Ktoś kiedyś powiedział, że to co dobre szybko się kończy i
chyba muszę mu to przyznać miał on 100% rację, niestety… Święta, święta i po
świętach. My niestety w Bełchatowie musieliśmy się zjawić już 26 grudnia, gdyż
Maciek następnego dnia miał już normalnie trening. Oczywiście z Wrocławia nie
wróciliśmy z pustymi rękoma, na początku myślałam ,że to całe jedzenia na
tydzień nam wystarczy, ale jak zobaczyłam jaką kolację przyrządza dla nas mój
chłopak, a właściwie to dla siebie bo to on zjadł najwięcej,zostałam brutalnie
uświadomiona,że jedzenie może wystarczy może na 2 dni. Ja też wróciłam do
„pracy” jeśli w ogóle można to nazwać pracą, od zawsze lubiłam dzieci i ogromną
przyjemnością była dla mnie zabawa z nimi zwłaszcza ,że Arek nie sprawiał mi
żadnych kłopotów. Na sylwestra zostaliśmy zaproszeni do Państwa Plińskich gdzie
w tym roku miała odbywać się huczna impreza z udziałem całej Skry i kilku
znajomych państwa Plińskich. Na sylwka miałam ubrać moją ukochaną sukienkę,
która to pomimo iż mam ją 2 lata ciągle jest w świetnym stanie, niestety od
tego zamiaru odciągnęła mnie Paulina, która to stwierdziła ,że ma ochotę na
babskie zakupy i porwała mnie razem z sobą na podbój Galerii. Noi spotkałam tocudo i nie mogłam się oprzeć, oczywiście musiało się okazać, że nie mam butów
które mogłyby się komponować z sukienką tak i więc musiałam zakupić i nowe buty. Nic więcej nie kupiłam ponieważ staram się ograniczyć wydatki ,żeby dużo
nie wykorzystać ,że sprzedaży mieszkania babci, bo nigdy nie wiadomo czy taka
suma nie będzie nam potrzebna, a po za tym nic nie potrzebowałam, moja szafa
wypełniona była po brzegi tak jak i kosmetyczka więc nie widziałam potrzeby
bezsensownego wydawania pieniędzy. Za to Paulina wyposażyła się w bardzo
ładnych kilka drobiazgów nawet wstąpiłyśmy do Monarchii gdzie Paula zakupiła
śliczny zestaw bielizny bo jak się dowiedziałam mają jakąś tam rocznicę pierwszego
pocałunku czy coś takiego… Dziwię im się ,że takie rzeczy pamiętają i obchodzą,
jak by była to rocznica ślubu to ok. ale kto po tylu latach pamięta dzień pierwszego
pocałunku, że swoją druga połówką? Na pewno nie ja, osoba która nie ma pamięci
do takich dat. Chodź po dłuższym zastanowieniu stwierdziłam, że jest to piękne,
że po mimo tylu lat oni pamiętają takie chwilę i obchodzą ich rocznicę. Koło
godziny 18 zostałam podwieziona pod nasz blok i z dwiema torbami w rękach
udałam się na nasze piętro, Maciek był już po treningu tak więc to dziś on
przyrządzał kolację, którą były kanapki z szynką, serem i pomidorem. Dni
leciały mi bardzo szybko nawet się nie
spostrzegłam a był już 31 grudnia a co za tym idzie sylwester i impreza u
Plińskich. Całe przyjęcie miało rozpocząć się o 20 tak więc o godzinie 18 już
zaczęłam „okupować” łazienkę z czego mój chłopak miał nie złą polewkę „ Co ty
tam tyle będziesz robić?” Od razu widać ,że typowy facet… Jestem typową „babą”
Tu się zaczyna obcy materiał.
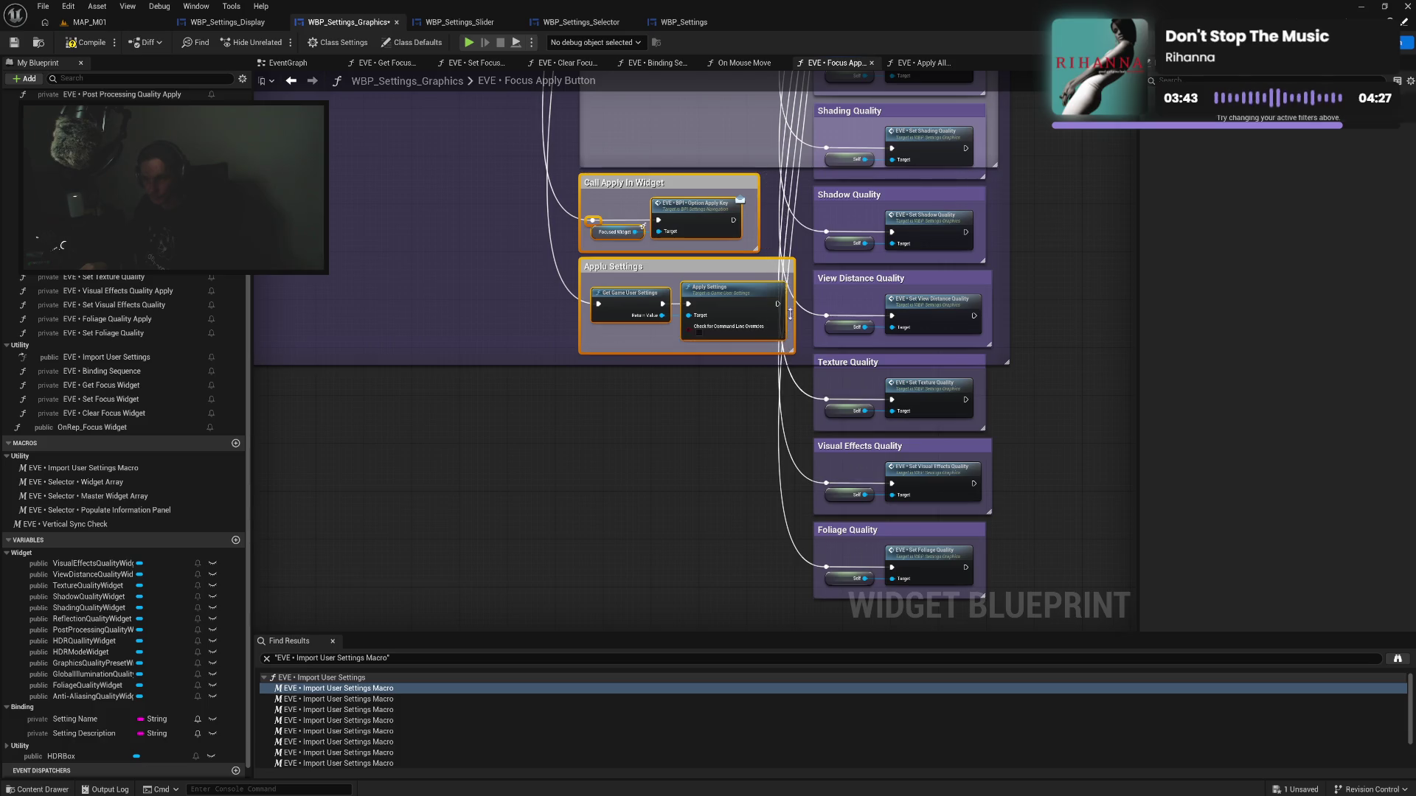
{"action": "left_click_drag", "start_coordinate": [779, 268], "coordinate": [527, 220]}
{"action": "mouse_move", "coordinate": [739, 165]}
{"action": "left_mouse_down"}
{"action": "mouse_move", "coordinate": [745, 538]}
{"action": "mouse_move", "coordinate": [730, 223]}
{"action": "mouse_move", "coordinate": [743, 302]}
{"action": "mouse_move", "coordinate": [976, 395]}
{"action": "mouse_move", "coordinate": [885, 396]}
{"action": "left_mouse_up"}
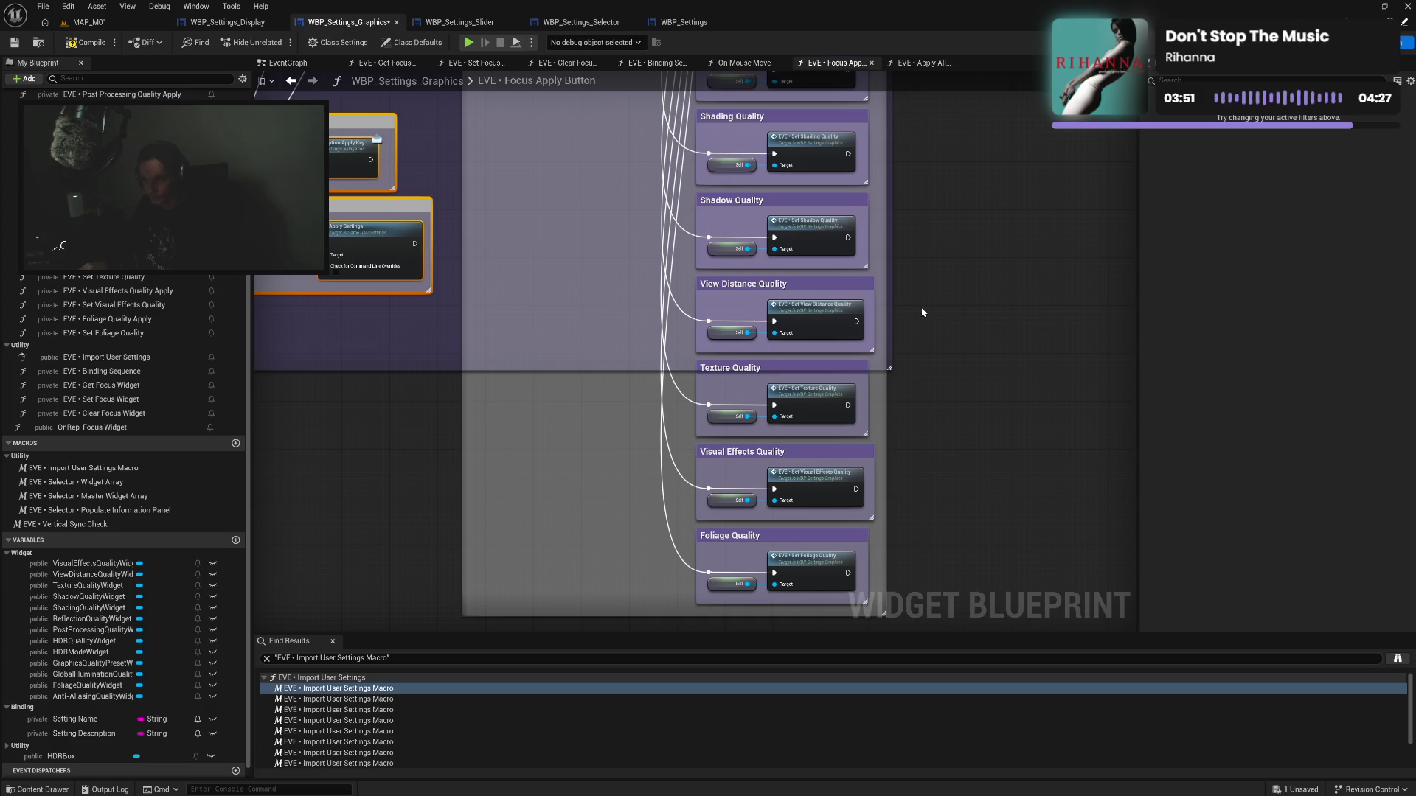
{"action": "left_click_drag", "start_coordinate": [891, 304], "coordinate": [898, 305]}
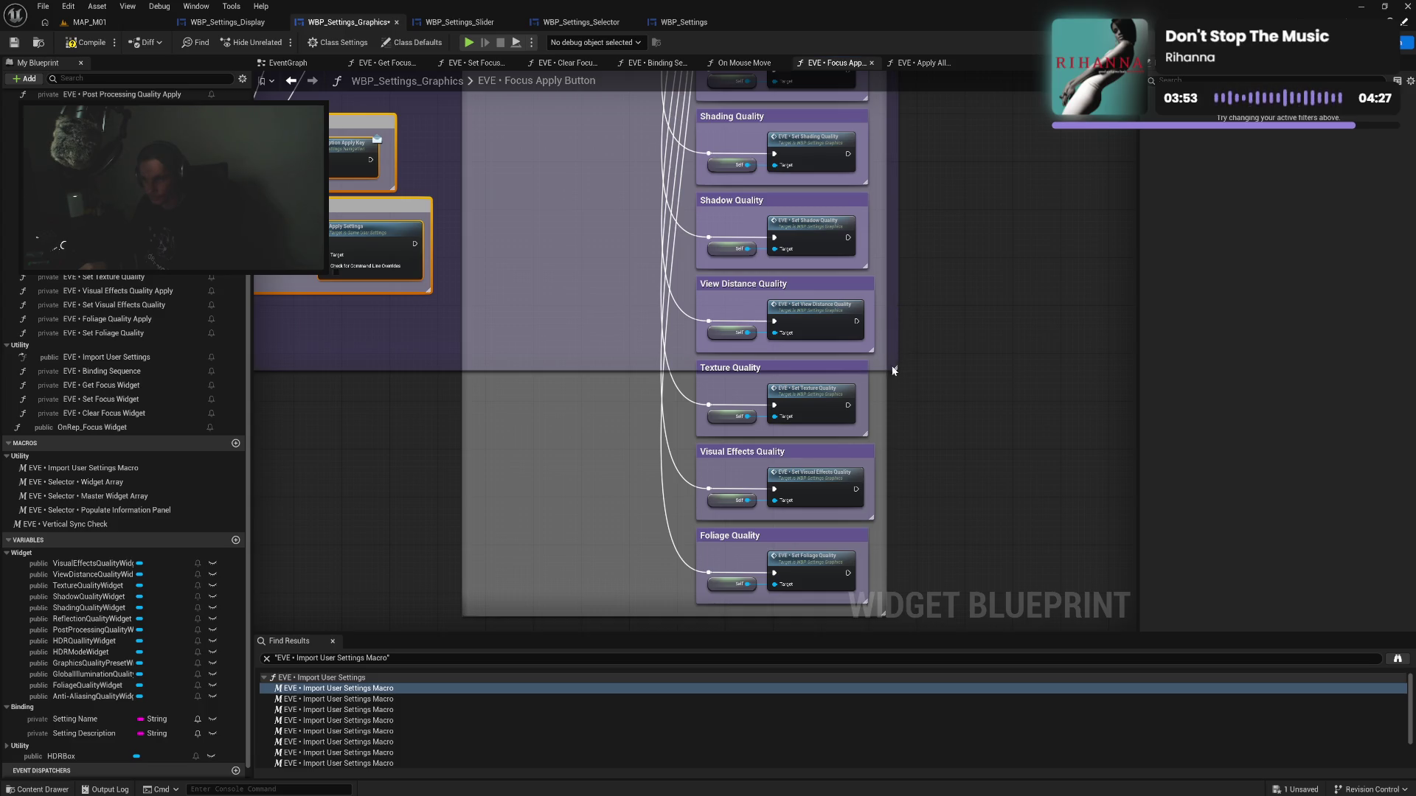
{"action": "left_click_drag", "start_coordinate": [893, 370], "coordinate": [907, 551]}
w pozytywnym tego słowa znaczeniu, która musi wyglądać zawsze ładnie i
odsiedzieć swoje w łazience. Biorąc pod uwagę dzisiejszy dzień na mojej twarzy
znalazł się mocniejszy makijaż niż zwykle. Sukienka idealnie komponowała się z
moim makijażem, cały efekt dopełniła moimi ulubionymi i jak że kurewsko drogimi
perfumami.
-Umm kochanie my może zostaniemy w domu dziś co? –spytał mój
chłopak gdy wyszłam z łazienki
-O nie za dużo na to czasu straciłam-powiedziałam zakładając
szpilki-Gotowy?
-Tak jestem już gotowy, ale no wiesz nie moja wina ,że
wyglądasz w tym tak uwodzicielsko… nie ma żadnej szansy by zostać w tym domu
co?- powiedział i zaczął składać całusy na mojej szyi
-O nie kochanie nie teraz na pewno nie!- powiedziałam
wyrywając się z uścisku
-Ale nagroda za wytrwałość będzie?- spytał z nadzieją
-Zastanowię się-powiedziałam i puściłam mu perskie oko, by
potem zacząć ubierać swój płaszcz
Gdy dotarliśmy do państwa Plińskich drzwi otworzył nam
Mariusz informując ,ze są prawie wszyscy już są. Po krótkim przywitaniu się i
poznaniu nie, których nowych twarzy impreza zaczęłam się na dobre. Dj Winiar
zaczął nam zapuszczać wszelakie hity od popu, hip hopu, rapu, po disco polo.
Zabawa trwała w najlepsze, a nie, które pary posiadające
dzieci korzystały z wolności, bo z tego co się dowiedziałam wszystkie pociechy
zostały zostawione z babciami lub sąsiadkami.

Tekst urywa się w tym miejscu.